#### Activity
Word for word, please copy the listing below, with its pictures left out.

#### Source data
# # #

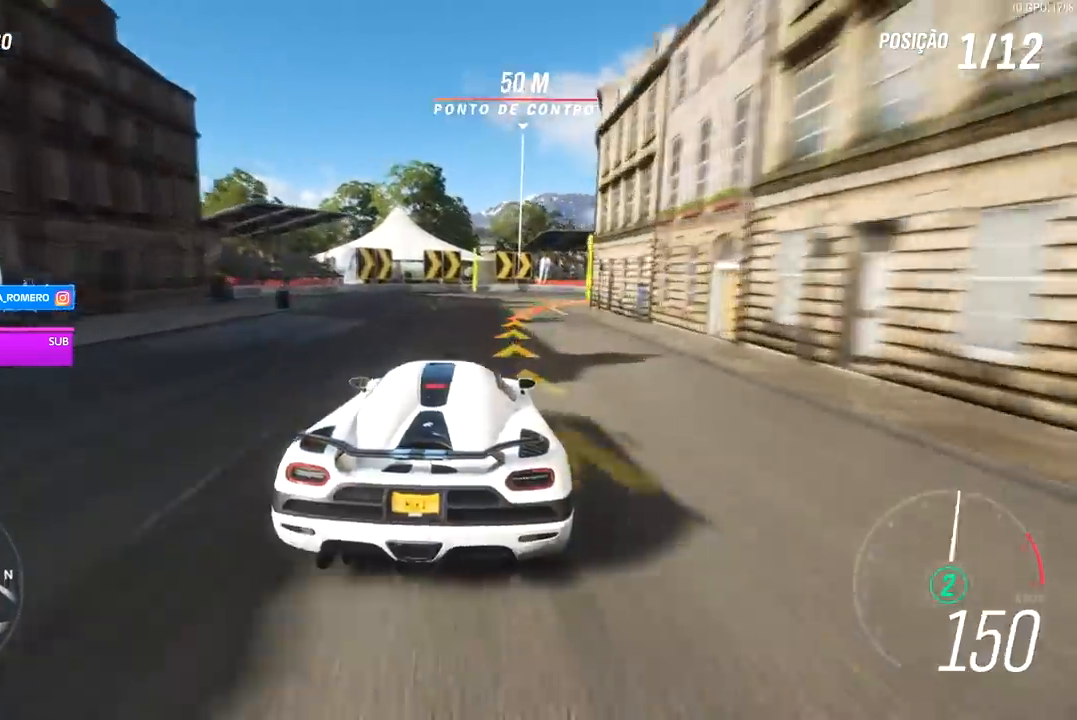
{"buttons": [], "left_stick": "right", "right_stick": "center", "events": [[500, "R2", "up"]]}
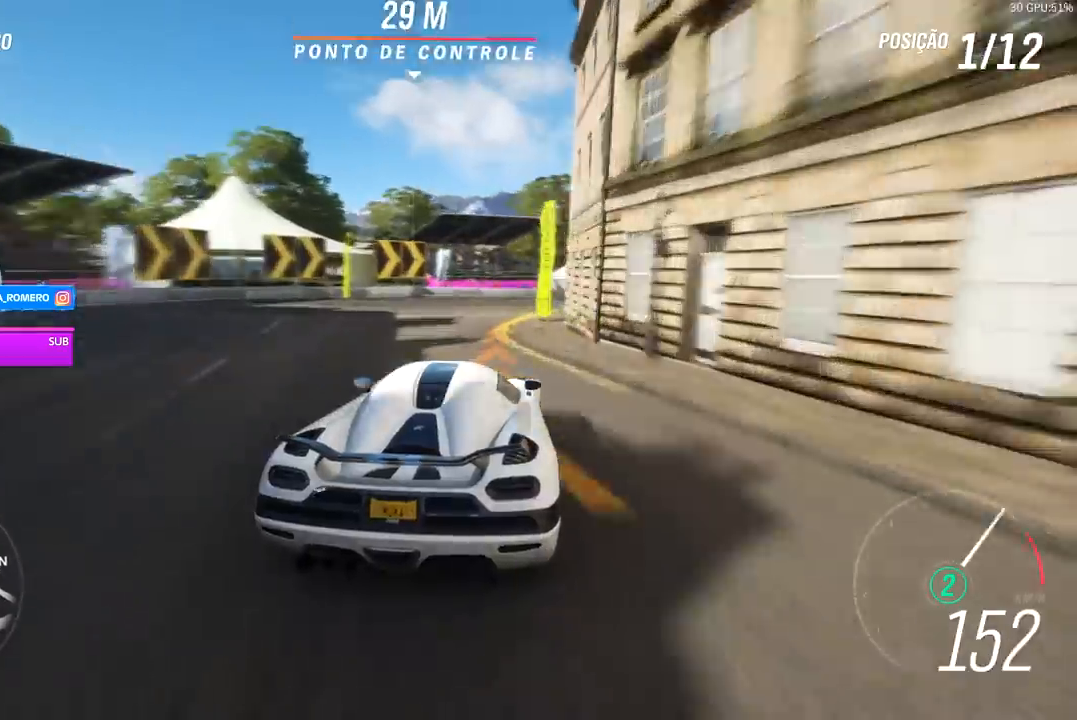
{"buttons": ["R2"], "left_stick": "right", "right_stick": "center", "events": [[367, "R2", "down"]]}
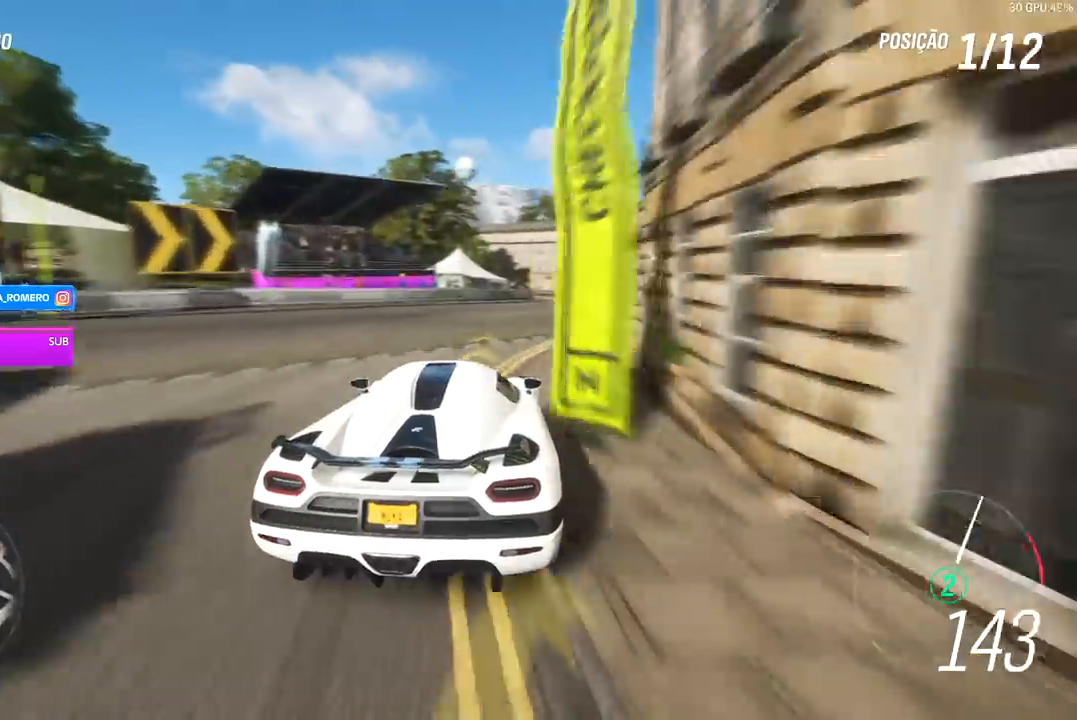
{"buttons": ["R2"], "left_stick": "center", "right_stick": "center", "events": [[33, "R2", "up"], [100, "R2", "down"], [333, "left_stick", "center"]]}
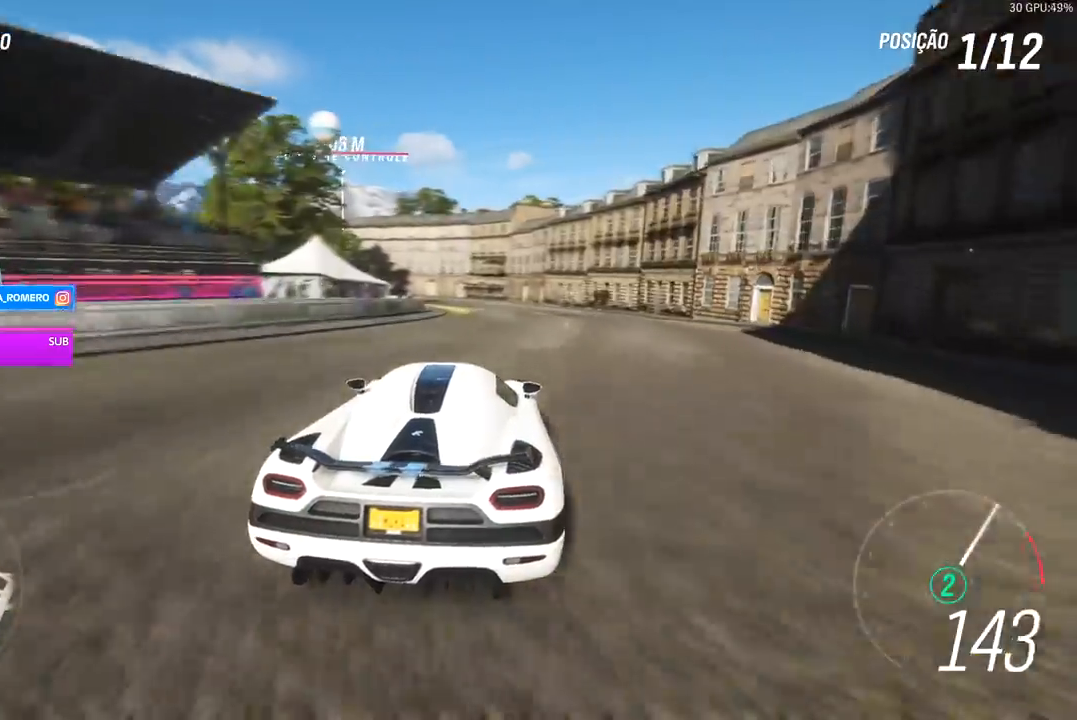
{"buttons": ["R2"], "left_stick": "down-left", "right_stick": "center", "events": [[200, "left_stick", "down-left"]]}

# # #

#### Your response
{"buttons": [], "left_stick": "right", "right_stick": "center", "events": [[500, "R2", "up"]]}
{"buttons": ["R2"], "left_stick": "right", "right_stick": "center", "events": [[367, "R2", "down"]]}
{"buttons": ["R2"], "left_stick": "center", "right_stick": "center", "events": [[33, "R2", "up"], [100, "R2", "down"], [333, "left_stick", "center"]]}
{"buttons": ["R2"], "left_stick": "down-left", "right_stick": "center", "events": [[200, "left_stick", "down-left"]]}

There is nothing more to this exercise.